The farce of New Years Eve

jgriffinstewart, via Flickr

In many first world countries, tonight will be celebrated with parties, drinking, and the inevitable shouting in unison of “..5!..4!..3!..2!..1!..HAPPY NEW YEAR!” Some will find themselves in public plazas with hundreds or thousands of revelers like those in Times Square, some will be at all-night clubs, and some may celebrate with smaller groups of friends, perhaps sitting around a TV and watching Dick Clark for the 38th time.

However, as Simon Winchester pointed out in an essay that appeared in the Wall Street Journal a few days ago, this temporal bacchanalia is a relatively new custom.

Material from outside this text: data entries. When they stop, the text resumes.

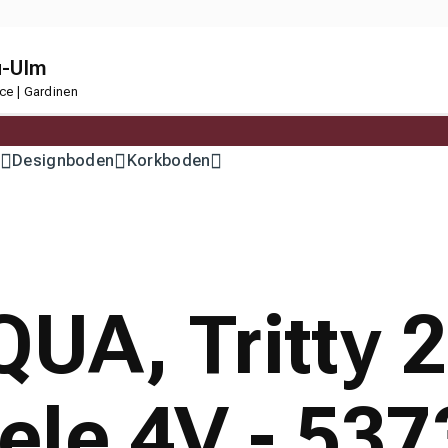
u-Ulm
ce | Gardinen
Designboden
Korkboden
AQUA, Tritty
le 4V - 537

New Year madness is a thing of quite modern making, and hardly an improvement on the tradition that long preceded it, which called for a somewhat sober, respectful and reflective morning celebration. I blame the Scots for the worldwide embrace of midnight debauchery. And, of course, whoever it was that, some little while beforehand, went and invented public clocks.

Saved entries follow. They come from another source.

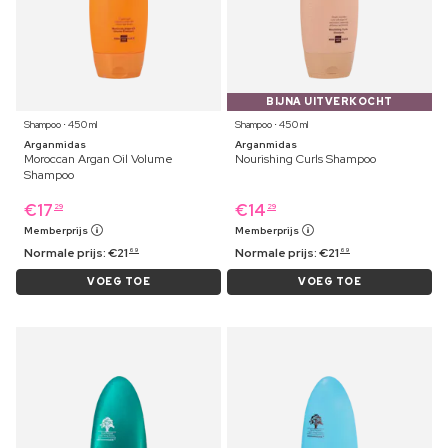
BIJNA UITVERKOCHT
Shampoo ⋅ 450 ml
Shampoo ⋅ 450 ml
Arganmidas
Arganmidas
Moroccan Argan Oil Volume
Nourishing Curls Shampoo
Shampoo
€
17
€
14
29
29
Memberprijs
Memberprijs
Normale prijs:
€
21
Normale prijs:
€
21
69
69
VOEG TOE
VOEG TOE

Clocks are the real key. The whole notion of bidding formal and raucous farewell to the Old and offering optimistic greeting to the New was something that could really only occur once we in the public square knew when the exact moment of midnight was. Until the manufacture of proper clock escapements, and until Galileo exhibited the marvels of the pendulum, the slow appearance of dawn just had to do. First light was the only clue anyone had as to the start of a new year.

Besides clocks, he attributes the phenomenon to the Robert Burns’ poem Auld Lang Syne set to a Scottish folk tune, then and now the definitive drunken New Year’s ballad, and an Alfred Tennyson poem “Ring Out, Wild Bells.”

However, before Scots and clocks, people welcomed the new year with the dawn, often in quiet contemplation, preferring to trade a bleary-eyed hangover for a good meal with friends and family, which sounds much more sensible and easier on the liver.

In the article, Winchester mentions the tiny Tongan island of Tafahi, which is the nearest inhabited land to the western side of the International Date Line, and thus the first place where one could celebrate the new decade. If I had my choice, I’d opt for a a spot about 400 miles northwest on the coast of Taveuni in Fiji, where my wife and I spent our honeymoon, watching the sun rise over the coral reef and then enjoying toasted coconut bread and a mango smoothie.

Taveuni, Fiji

Posted by | Comments (2)  | December 31, 2009
Category: Travel News


2 Responses to “The farce of New Years Eve”

  1. Jill K. Robinson Says:

    I must be a poor Scot (from my dad’s family), but I never cared much for the parties on New Year’s Eve. Debauchery, however, does have its place, so perhaps I’m not shaming my ancestors. For the new year, I much prefer hanging at home with family and enjoying the morning, like you. This year, it’s coastal California. Next year, who knows?